In the year ending March, there was a 41 per cent increase in people taking money out for hardship reasons.

The Salvation Army says they’re seeing more people from all backgrounds wanting to access their KiwiSaver as they struggle to pay for housing and food.

Infometrics senior economist Brad Olsen says it’s a sign of the growing inequality in New Zealand, where some Kiwis can get into the housing market and create wealth, while others struggle just to make ends meet. 
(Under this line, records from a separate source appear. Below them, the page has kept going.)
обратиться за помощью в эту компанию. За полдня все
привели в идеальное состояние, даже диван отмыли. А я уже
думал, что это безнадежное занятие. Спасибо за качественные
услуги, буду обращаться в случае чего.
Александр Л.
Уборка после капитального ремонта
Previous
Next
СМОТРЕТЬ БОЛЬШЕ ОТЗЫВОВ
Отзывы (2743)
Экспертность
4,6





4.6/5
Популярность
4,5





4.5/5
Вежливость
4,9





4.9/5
Meanwhile, another economist says the Government’s plan to address social housing issues is set to fail.

Shamubeel Eaqub told TVNZ’s Breakfast the plan to build state houses over the next four to five years is half the current waitlist.

Porirua mayor Anita Baker also spoke to the programme about the negative impact rent price increases are having in her community.

She says there are instances where three or four families are living in one house because they can’t otherwise afford the rent.

Biden meeting with Floyd's family

One year on from George Floyd's death, his family are to meet with Joe Biden at the White House.

The meeting with the President and Vice President Kamala Harris comes as the George Floyd Justice in Policing Act remains stalled in the US Senate.

Events are being held around the US as they mark the day Floyd was killed by a now former Minneapolis police officer, sparking worldwide protests against racism and police brutality. 

Other news of note this morning: 

- The EU has agreed to impose sanctions on Belarus amid fury over the forced diversion of a passenger jet to arrest an opposition journalist.

- The National Māori Authority is calling for a halt on licences for new bottle stores, after multiple assaults in the Auckland and Wellington CBDs.

- A study of more than 2000 New Zealand children has found nearly half are sleeping in bedrooms that are too cold.

- A man who planted a spy camera in an Auckland gym's changing rooms has been named as Philip Barnes, the former CEO of Crown entity International Accreditation New Zealand (IANZ).

- The Auckland community of Coatesville is in shock after a father and son died in a house fire yesterday morning. 

- University of Otago researchers are suggesting a shortened work week as the best way to adapt to increasing artificial intelligence in the workplace.

- And the clear skies forecast for tonight should give most Kiwis a good chance to see the super blood moon for the first time in nearly 40 years. 

And finally...

Source: 1 NEWS

We’re all just one step away from online fame – but how do we turn those millions of clicks into millions of dollars?

Seven Sharp investigated how unexpected internet stars can cash in on their newfound fame last night and discovered that all roads lead to NFTs.

And after watching this explainer, I finally know what a NFT is. I think?